[[ MATERIAL FOR THIS EXERCISE, beginning ]]
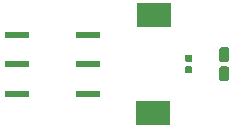
<source format=gtp>
G04 #@! TF.GenerationSoftware,KiCad,Pcbnew,5.1.5-52549c5~84~ubuntu18.04.1*
G04 #@! TF.CreationDate,2020-03-10T18:12:46+05:30*
G04 #@! TF.ProjectId,scale_hx711,7363616c-655f-4687-9837-31312e6b6963,rev?*
G04 #@! TF.SameCoordinates,Original*
G04 #@! TF.FileFunction,Paste,Top*
G04 #@! TF.FilePolarity,Positive*
%FSLAX46Y46*%
G04 Gerber Fmt 4.6, Leading zero omitted, Abs format (unit mm)*
G04 Created by KiCad (PCBNEW 5.1.5-52549c5~84~ubuntu18.04.1) date 2020-03-10 18:12:46*
%MOMM*%
%LPD*%
G04 APERTURE LIST*
%ADD10C,0.100000*%
%ADD11R,3.000000X2.000000*%
%ADD12R,2.000000X0.500000*%
G04 APERTURE END LIST*
D10*
G36*
X65186958Y-29220710D02*
G01*
X65201276Y-29222834D01*
X65215317Y-29226351D01*
X65228946Y-29231228D01*
X65242031Y-29237417D01*
X65254447Y-29244858D01*
X65266073Y-29253481D01*
X65276798Y-29263202D01*
X65286519Y-29273927D01*
X65295142Y-29285553D01*
X65302583Y-29297969D01*
X65308772Y-29311054D01*
X65313649Y-29324683D01*
X65317166Y-29338724D01*
X65319290Y-29353042D01*
X65320000Y-29367500D01*
X65320000Y-29662500D01*
X65319290Y-29676958D01*
X65317166Y-29691276D01*
X65313649Y-29705317D01*
X65308772Y-29718946D01*
X65302583Y-29732031D01*
X65295142Y-29744447D01*
X65286519Y-29756073D01*
X65276798Y-29766798D01*
X65266073Y-29776519D01*
X65254447Y-29785142D01*
X65242031Y-29792583D01*
X65228946Y-29798772D01*
X65215317Y-29803649D01*
X65201276Y-29807166D01*
X65186958Y-29809290D01*
X65172500Y-29810000D01*
X64827500Y-29810000D01*
X64813042Y-29809290D01*
X64798724Y-29807166D01*
X64784683Y-29803649D01*
X64771054Y-29798772D01*
X64757969Y-29792583D01*
X64745553Y-29785142D01*
X64733927Y-29776519D01*
X64723202Y-29766798D01*
X64713481Y-29756073D01*
X64704858Y-29744447D01*
X64697417Y-29732031D01*
X64691228Y-29718946D01*
X64686351Y-29705317D01*
X64682834Y-29691276D01*
X64680710Y-29676958D01*
X64680000Y-29662500D01*
X64680000Y-29367500D01*
X64680710Y-29353042D01*
X64682834Y-29338724D01*
X64686351Y-29324683D01*
X64691228Y-29311054D01*
X64697417Y-29297969D01*
X64704858Y-29285553D01*
X64713481Y-29273927D01*
X64723202Y-29263202D01*
X64733927Y-29253481D01*
X64745553Y-29244858D01*
X64757969Y-29237417D01*
X64771054Y-29231228D01*
X64784683Y-29226351D01*
X64798724Y-29222834D01*
X64813042Y-29220710D01*
X64827500Y-29220000D01*
X65172500Y-29220000D01*
X65186958Y-29220710D01*
G37*
G36*
X65186958Y-30190710D02*
G01*
X65201276Y-30192834D01*
X65215317Y-30196351D01*
X65228946Y-30201228D01*
X65242031Y-30207417D01*
X65254447Y-30214858D01*
X65266073Y-30223481D01*
X65276798Y-30233202D01*
X65286519Y-30243927D01*
X65295142Y-30255553D01*
X65302583Y-30267969D01*
X65308772Y-30281054D01*
X65313649Y-30294683D01*
X65317166Y-30308724D01*
X65319290Y-30323042D01*
X65320000Y-30337500D01*
X65320000Y-30632500D01*
X65319290Y-30646958D01*
X65317166Y-30661276D01*
X65313649Y-30675317D01*
X65308772Y-30688946D01*
X65302583Y-30702031D01*
X65295142Y-30714447D01*
X65286519Y-30726073D01*
X65276798Y-30736798D01*
X65266073Y-30746519D01*
X65254447Y-30755142D01*
X65242031Y-30762583D01*
X65228946Y-30768772D01*
X65215317Y-30773649D01*
X65201276Y-30777166D01*
X65186958Y-30779290D01*
X65172500Y-30780000D01*
X64827500Y-30780000D01*
X64813042Y-30779290D01*
X64798724Y-30777166D01*
X64784683Y-30773649D01*
X64771054Y-30768772D01*
X64757969Y-30762583D01*
X64745553Y-30755142D01*
X64733927Y-30746519D01*
X64723202Y-30736798D01*
X64713481Y-30726073D01*
X64704858Y-30714447D01*
X64697417Y-30702031D01*
X64691228Y-30688946D01*
X64686351Y-30675317D01*
X64682834Y-30661276D01*
X64680710Y-30646958D01*
X64680000Y-30632500D01*
X64680000Y-30337500D01*
X64680710Y-30323042D01*
X64682834Y-30308724D01*
X64686351Y-30294683D01*
X64691228Y-30281054D01*
X64697417Y-30267969D01*
X64704858Y-30255553D01*
X64713481Y-30243927D01*
X64723202Y-30233202D01*
X64733927Y-30223481D01*
X64745553Y-30214858D01*
X64757969Y-30207417D01*
X64771054Y-30201228D01*
X64784683Y-30196351D01*
X64798724Y-30192834D01*
X64813042Y-30190710D01*
X64827500Y-30190000D01*
X65172500Y-30190000D01*
X65186958Y-30190710D01*
G37*
G36*
X68233329Y-28576023D02*
G01*
X68253957Y-28579083D01*
X68274185Y-28584150D01*
X68293820Y-28591176D01*
X68312672Y-28600092D01*
X68330559Y-28610813D01*
X68347309Y-28623235D01*
X68362760Y-28637240D01*
X68376765Y-28652691D01*
X68389187Y-28669441D01*
X68399908Y-28687328D01*
X68408824Y-28706180D01*
X68415850Y-28725815D01*
X68420917Y-28746043D01*
X68423977Y-28766671D01*
X68425000Y-28787500D01*
X68425000Y-29587500D01*
X68423977Y-29608329D01*
X68420917Y-29628957D01*
X68415850Y-29649185D01*
X68408824Y-29668820D01*
X68399908Y-29687672D01*
X68389187Y-29705559D01*
X68376765Y-29722309D01*
X68362760Y-29737760D01*
X68347309Y-29751765D01*
X68330559Y-29764187D01*
X68312672Y-29774908D01*
X68293820Y-29783824D01*
X68274185Y-29790850D01*
X68253957Y-29795917D01*
X68233329Y-29798977D01*
X68212500Y-29800000D01*
X67787500Y-29800000D01*
X67766671Y-29798977D01*
X67746043Y-29795917D01*
X67725815Y-29790850D01*
X67706180Y-29783824D01*
X67687328Y-29774908D01*
X67669441Y-29764187D01*
X67652691Y-29751765D01*
X67637240Y-29737760D01*
X67623235Y-29722309D01*
X67610813Y-29705559D01*
X67600092Y-29687672D01*
X67591176Y-29668820D01*
X67584150Y-29649185D01*
X67579083Y-29628957D01*
X67576023Y-29608329D01*
X67575000Y-29587500D01*
X67575000Y-28787500D01*
X67576023Y-28766671D01*
X67579083Y-28746043D01*
X67584150Y-28725815D01*
X67591176Y-28706180D01*
X67600092Y-28687328D01*
X67610813Y-28669441D01*
X67623235Y-28652691D01*
X67637240Y-28637240D01*
X67652691Y-28623235D01*
X67669441Y-28610813D01*
X67687328Y-28600092D01*
X67706180Y-28591176D01*
X67725815Y-28584150D01*
X67746043Y-28579083D01*
X67766671Y-28576023D01*
X67787500Y-28575000D01*
X68212500Y-28575000D01*
X68233329Y-28576023D01*
G37*
G36*
X68233329Y-30201023D02*
G01*
X68253957Y-30204083D01*
X68274185Y-30209150D01*
X68293820Y-30216176D01*
X68312672Y-30225092D01*
X68330559Y-30235813D01*
X68347309Y-30248235D01*
X68362760Y-30262240D01*
X68376765Y-30277691D01*
X68389187Y-30294441D01*
X68399908Y-30312328D01*
X68408824Y-30331180D01*
X68415850Y-30350815D01*
X68420917Y-30371043D01*
X68423977Y-30391671D01*
X68425000Y-30412500D01*
X68425000Y-31212500D01*
X68423977Y-31233329D01*
X68420917Y-31253957D01*
X68415850Y-31274185D01*
X68408824Y-31293820D01*
X68399908Y-31312672D01*
X68389187Y-31330559D01*
X68376765Y-31347309D01*
X68362760Y-31362760D01*
X68347309Y-31376765D01*
X68330559Y-31389187D01*
X68312672Y-31399908D01*
X68293820Y-31408824D01*
X68274185Y-31415850D01*
X68253957Y-31420917D01*
X68233329Y-31423977D01*
X68212500Y-31425000D01*
X67787500Y-31425000D01*
X67766671Y-31423977D01*
X67746043Y-31420917D01*
X67725815Y-31415850D01*
X67706180Y-31408824D01*
X67687328Y-31399908D01*
X67669441Y-31389187D01*
X67652691Y-31376765D01*
X67637240Y-31362760D01*
X67623235Y-31347309D01*
X67610813Y-31330559D01*
X67600092Y-31312672D01*
X67591176Y-31293820D01*
X67584150Y-31274185D01*
X67579083Y-31253957D01*
X67576023Y-31233329D01*
X67575000Y-31212500D01*
X67575000Y-30412500D01*
X67576023Y-30391671D01*
X67579083Y-30371043D01*
X67584150Y-30350815D01*
X67591176Y-30331180D01*
X67600092Y-30312328D01*
X67610813Y-30294441D01*
X67623235Y-30277691D01*
X67637240Y-30262240D01*
X67652691Y-30248235D01*
X67669441Y-30235813D01*
X67687328Y-30225092D01*
X67706180Y-30216176D01*
X67725815Y-30209150D01*
X67746043Y-30204083D01*
X67766671Y-30201023D01*
X67787500Y-30200000D01*
X68212500Y-30200000D01*
X68233329Y-30201023D01*
G37*
D11*
X62000000Y-34150000D03*
X62050000Y-25850000D03*
D12*
X56500000Y-32500000D03*
X56500000Y-30000000D03*
X56500000Y-27500000D03*
X50500000Y-27500000D03*
X50500000Y-29950000D03*
X50500000Y-32500000D03*
M02*

</source>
[[ MATERIAL FOR THIS EXERCISE, end ]]
## [WHAT IS REQUIRED]
Find "X65266073Y-30223481D01*" in the entries above and copy that whole line exactly, then each line after it through the line that contains "X68347309Y-28623235D01*".

## [WRITTEN SOLUTION]
X65266073Y-30223481D01*
X65276798Y-30233202D01*
X65286519Y-30243927D01*
X65295142Y-30255553D01*
X65302583Y-30267969D01*
X65308772Y-30281054D01*
X65313649Y-30294683D01*
X65317166Y-30308724D01*
X65319290Y-30323042D01*
X65320000Y-30337500D01*
X65320000Y-30632500D01*
X65319290Y-30646958D01*
X65317166Y-30661276D01*
X65313649Y-30675317D01*
X65308772Y-30688946D01*
X65302583Y-30702031D01*
X65295142Y-30714447D01*
X65286519Y-30726073D01*
X65276798Y-30736798D01*
X65266073Y-30746519D01*
X65254447Y-30755142D01*
X65242031Y-30762583D01*
X65228946Y-30768772D01*
X65215317Y-30773649D01*
X65201276Y-30777166D01*
X65186958Y-30779290D01*
X65172500Y-30780000D01*
X64827500Y-30780000D01*
X64813042Y-30779290D01*
X64798724Y-30777166D01*
X64784683Y-30773649D01*
X64771054Y-30768772D01*
X64757969Y-30762583D01*
X64745553Y-30755142D01*
X64733927Y-30746519D01*
X64723202Y-30736798D01*
X64713481Y-30726073D01*
X64704858Y-30714447D01*
X64697417Y-30702031D01*
X64691228Y-30688946D01*
X64686351Y-30675317D01*
X64682834Y-30661276D01*
X64680710Y-30646958D01*
X64680000Y-30632500D01*
X64680000Y-30337500D01*
X64680710Y-30323042D01*
X64682834Y-30308724D01*
X64686351Y-30294683D01*
X64691228Y-30281054D01*
X64697417Y-30267969D01*
X64704858Y-30255553D01*
X64713481Y-30243927D01*
X64723202Y-30233202D01*
X64733927Y-30223481D01*
X64745553Y-30214858D01*
X64757969Y-30207417D01*
X64771054Y-30201228D01*
X64784683Y-30196351D01*
X64798724Y-30192834D01*
X64813042Y-30190710D01*
X64827500Y-30190000D01*
X65172500Y-30190000D01*
X65186958Y-30190710D01*
G37*
G36*
X68233329Y-28576023D02*
G01*
X68253957Y-28579083D01*
X68274185Y-28584150D01*
X68293820Y-28591176D01*
X68312672Y-28600092D01*
X68330559Y-28610813D01*
X68347309Y-28623235D01*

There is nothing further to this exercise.